--- START OF Source ---

# Bruckner Recommendations



## weber4760

Hey all,

I have just recently "discovered" the amazing music of Anton Bruckner, and after much searching for a good 9th, ended up choosing the Barenboim, BSO version on Teldec...and have been very happy with it. Now, am looking for a good 8th...and due to the high quality of the Barenboim 9th, am leaning toward the 8th in that same series...any other recommendations...sound clips on Amazon only go so far! 

Thanks!

Scott


----------



## Celloman

I've heard the 8th, but I don't remember who performed it. Oh wait...I think it was Furtwangler. An excellent recording.


----------



## lpalokan

I've got yet to discover the 8th and 9th, but whenever you proceed further to Symphony no. 7 by Kurt Masur and New York Philharmonic is a decent choice.

To some extent his music reminds me of music by papa Brahms. May it be that both composers are still too unknown for me?


----------



## BassFromOboe

The Amsterdam Concertgebouw Orchestra conducted by Bernard Haitink is not a particularly recent version, but it is digital and still highly regarded. It is certainly a favourite of mine.


----------



## linz

I'd stick with Barenboim.


----------



## LouDem

*Bruckner 8th*

I've got a more obscure conductor on RCA Red Seal. I do think that it's worth the detour. It's a live recording (2001) with the Berliner Philharmoniker under Gunter Wand.

Wand is very into Bruckner and this may be the definitive recording.

You can't go wrong either with Wand or with the Berliner Philharmonic.

Out of 10, this recording gets a "10". no lest.


----------



## CTBass

I have Haitink doing all ten of the symphonies. I really enjoy them, Bruckner is up there on my favorite composers. Symphony No. 0, 1, 4,8,9 are my top 5 favorite, but the other 5 are great also.


----------



## Celloman

I've also listened to a recording of the SLSO and the late Hans Vonk doing Bruckner's 7th. It's a very emotional performance, with good sense of phrasing and dynamics. A long symphony, no doubt, but engaging all the way.


----------



## Guest

The best Bruckner 9th that I have heard is 
Columbia S O under Bruno Walter, it is electric.

For the 8th I would go with BPO Karajan, and as a bonus you get Wagners “Siegfried Idyll”

They are both ADD CDs but sound great


----------



## Shane

Any opinions on Bohm's Bruckner?
I have a Best Buy gift card to use up, and they don't have much to choose from. But I did see Bohm conducting Bruckner's 7 I beleive.


----------



## linz

Bohm was generally good at Bruckner, though perhaps Karajan and Jochum were more prolific in preforming him. What is the recording label?


----------



## Shane

My mistake, it is acutally the Bruckner 4 in the Decca Legends series. I wound up buying it yesterday with that gift certificate that I needed to use.
I listened to it once last night. The first impression it left on me was very good. But as with all of Bruckner's "mature" symphonies it takes a few listens to fully digest.


----------



## johnnyx

Celibidache is by far my favorite Bruckner conductor!


----------



## StlukesguildOhio

The best Bruckner 8th I have heard is the final Karajan version from the late 80s with the Vienna Philharmonic. The best 9th, I would agree, is Bruno Walter with the Columbia Symphony Orchestra.


----------

--- END OF Source ---
--- START OF Extracted entries ---

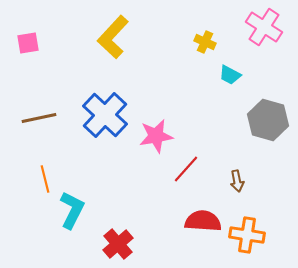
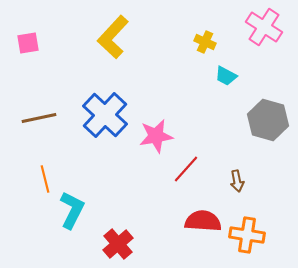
cyan trapezoid: moved 4 px left, 1 px down
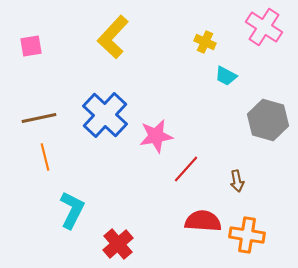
pink square: moved 3 px right, 3 px down
orange line: moved 22 px up
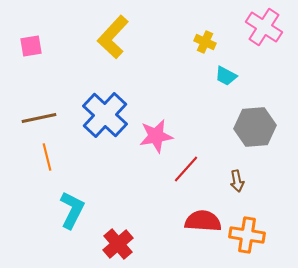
gray hexagon: moved 13 px left, 7 px down; rotated 21 degrees counterclockwise
orange line: moved 2 px right
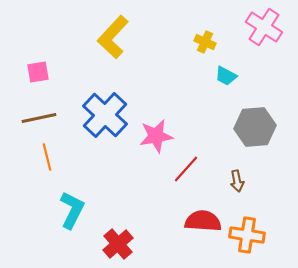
pink square: moved 7 px right, 26 px down
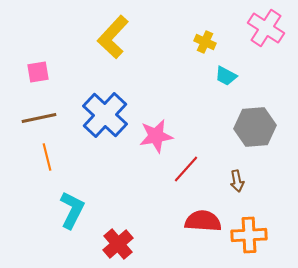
pink cross: moved 2 px right, 1 px down
orange cross: moved 2 px right; rotated 12 degrees counterclockwise
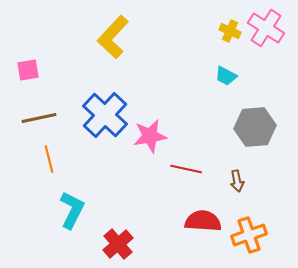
yellow cross: moved 25 px right, 11 px up
pink square: moved 10 px left, 2 px up
pink star: moved 6 px left
orange line: moved 2 px right, 2 px down
red line: rotated 60 degrees clockwise
orange cross: rotated 16 degrees counterclockwise
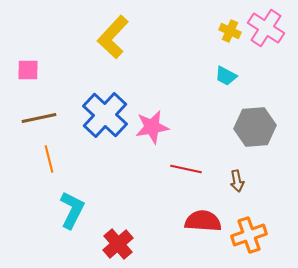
pink square: rotated 10 degrees clockwise
pink star: moved 2 px right, 9 px up
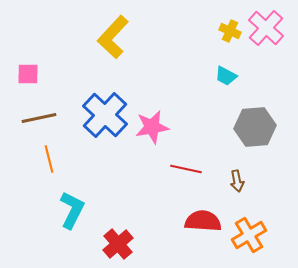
pink cross: rotated 9 degrees clockwise
pink square: moved 4 px down
orange cross: rotated 12 degrees counterclockwise
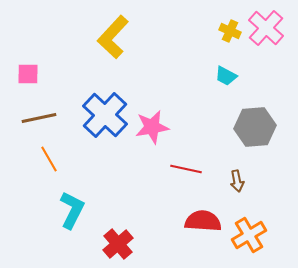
orange line: rotated 16 degrees counterclockwise
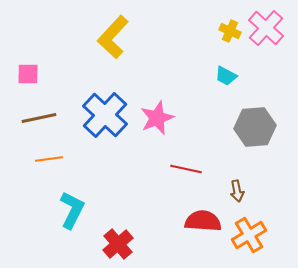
pink star: moved 5 px right, 9 px up; rotated 12 degrees counterclockwise
orange line: rotated 68 degrees counterclockwise
brown arrow: moved 10 px down
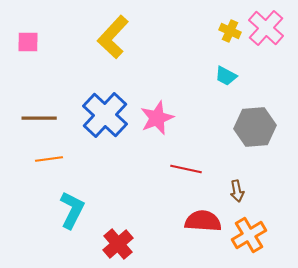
pink square: moved 32 px up
brown line: rotated 12 degrees clockwise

--- END OF Extracted entries ---

== Requirement 1 ==
From the Bruckner thread, quote the part that opens with the words containing "My mistake, it" and closes with "favorite Bruckner conductor!".
== Requirement 2 ==
According to the Bruckner thread, in which series is the Bruckner 4 that Shane bought with the gift certificate?

== Written response 1 ==
My mistake, it is acutally the Bruckner 4 in the Decca Legends series. I wound up buying it yesterday with that gift certificate that I needed to use.
I listened to it once last night. The first impression it left on me was very good. But as with all of Bruckner's "mature" symphonies it takes a few listens to fully digest.


----------



## johnnyx

Celibidache is by far my favorite Bruckner conductor!

== Written response 2 ==
The Decca Legends series.